2) you're not actually declaring what you're trying to hit as part of your pipeline. consider the following:
// https://stackoverflow.com/questions/48216929/how-to-configure-asp-net-core-server-routing-for-multiple-spas-hosted-with-spase
app.Map("/rx", rx => {
rx.UseSpa(rxApp => {
rxApp.Options.SourcePath = "../RX";
if (envIsDevelopment) rxApp.UseProxyToSpaDevelopmentServer("http://localhost:3000");
});
});
app.Map("/V2", ng => {
// https://learn.microsoft.com/en-us/aspnet/core/client-side/spa/angular?view=aspnetcore-2.2
app.UseSpa(angularApp =>
{
angularApp.Options.SourcePath = "../UI";
if (envIsDevelopment) angularApp.UseProxyToSpaDevelopmentServer("http://localhost:4200");
});
});
source
Note that link there: Filip W.'s blog
This is a different use case but it's an example of how you can map two different routes to different destinations. You're trying to switch on the URL and that's not how the pipeline works. It's a declarative pipeline; you have to define the routes according to .NET Core's built-in plugins (or add dependencies that contain other middleware plugins).
Take a look here:
https://learn.microsoft.com/en-us/dotnet/api/microsoft.aspnetcore.builder.mapextensions.map?view=aspnetcore-3.1
...and don't reinvent the wheel.
I had looked at the solution you got but it didn't work for me. So, we created a solution for that it does exactly the job that you wanted and works seamlessly for a long time.
https://github.com/damianh/lab/tree/master/dotnet/AspNetCoreNestedApps/AspNetCoreNestedApps
If I summarize with code;
public void Configure(IApplicationBuilder app, IWebHostEnvironment env)
{
app.IsolatedMap<NestedStartup>("/nested");
app.IsolatedMap<XApp>("/xroute");
app.Run(async context => await context.Response.WriteAsync("Hello World!"));
}
You can separate your applications based on Startup and routing easily. But, keep that in mind somethings might not work for pipeline since you're branching after the main container built. We covered hosted services for branches.

_Task_
For the text on ASP.NET Core routing, state whether each statement agrees with it: (a) the development proxy in the "/rx" branch points to http://localhost:3000; (b) the pipeline is described as one that switches on the URL; (c) the writer says hosted services for branches were covered. For each, answer yes or no and quote the words that decide it.

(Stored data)
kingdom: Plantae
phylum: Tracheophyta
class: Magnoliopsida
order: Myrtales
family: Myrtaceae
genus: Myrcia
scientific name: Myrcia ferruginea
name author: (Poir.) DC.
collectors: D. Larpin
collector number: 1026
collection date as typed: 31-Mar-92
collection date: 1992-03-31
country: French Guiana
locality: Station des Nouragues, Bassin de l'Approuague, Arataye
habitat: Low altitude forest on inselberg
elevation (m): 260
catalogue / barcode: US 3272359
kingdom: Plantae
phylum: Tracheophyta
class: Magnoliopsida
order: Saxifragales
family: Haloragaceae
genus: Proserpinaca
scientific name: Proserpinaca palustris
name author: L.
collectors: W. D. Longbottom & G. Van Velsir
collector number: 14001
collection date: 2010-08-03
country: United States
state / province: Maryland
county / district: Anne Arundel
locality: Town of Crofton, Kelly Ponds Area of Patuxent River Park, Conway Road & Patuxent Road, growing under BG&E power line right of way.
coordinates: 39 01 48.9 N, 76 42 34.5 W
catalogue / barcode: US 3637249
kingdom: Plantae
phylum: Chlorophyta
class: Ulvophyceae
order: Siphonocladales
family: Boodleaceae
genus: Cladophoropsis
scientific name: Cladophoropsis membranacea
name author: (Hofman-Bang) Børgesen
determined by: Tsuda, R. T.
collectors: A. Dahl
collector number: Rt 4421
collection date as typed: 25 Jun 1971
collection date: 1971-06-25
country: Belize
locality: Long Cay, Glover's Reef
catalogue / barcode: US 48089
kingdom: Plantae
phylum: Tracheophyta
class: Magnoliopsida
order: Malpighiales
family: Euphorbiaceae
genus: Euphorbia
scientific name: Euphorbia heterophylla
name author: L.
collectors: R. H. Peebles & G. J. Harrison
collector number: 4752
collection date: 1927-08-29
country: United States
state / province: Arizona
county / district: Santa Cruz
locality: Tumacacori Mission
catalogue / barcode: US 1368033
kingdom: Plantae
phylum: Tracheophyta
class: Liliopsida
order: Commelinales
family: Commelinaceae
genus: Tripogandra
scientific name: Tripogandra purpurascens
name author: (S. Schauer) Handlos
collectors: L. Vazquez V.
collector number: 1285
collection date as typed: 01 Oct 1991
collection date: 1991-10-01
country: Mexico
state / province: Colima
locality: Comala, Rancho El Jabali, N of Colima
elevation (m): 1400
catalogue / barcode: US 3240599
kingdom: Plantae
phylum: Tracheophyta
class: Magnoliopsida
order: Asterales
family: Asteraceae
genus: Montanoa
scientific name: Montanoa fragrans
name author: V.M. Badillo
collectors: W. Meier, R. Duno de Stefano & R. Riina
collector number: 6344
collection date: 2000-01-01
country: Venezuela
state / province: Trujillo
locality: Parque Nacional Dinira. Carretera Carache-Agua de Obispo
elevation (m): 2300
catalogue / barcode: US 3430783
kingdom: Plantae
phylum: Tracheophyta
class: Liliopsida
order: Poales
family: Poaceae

_Answer space_
(a) Yes: "rxApp.UseProxyToSpaDevelopmentServer("http://localhost:3000");"
(b) No: "You're trying to switch on the URL and that's not how the pipeline works. It's a declarative pipeline"
(c) Yes: "We covered hosted services for branches."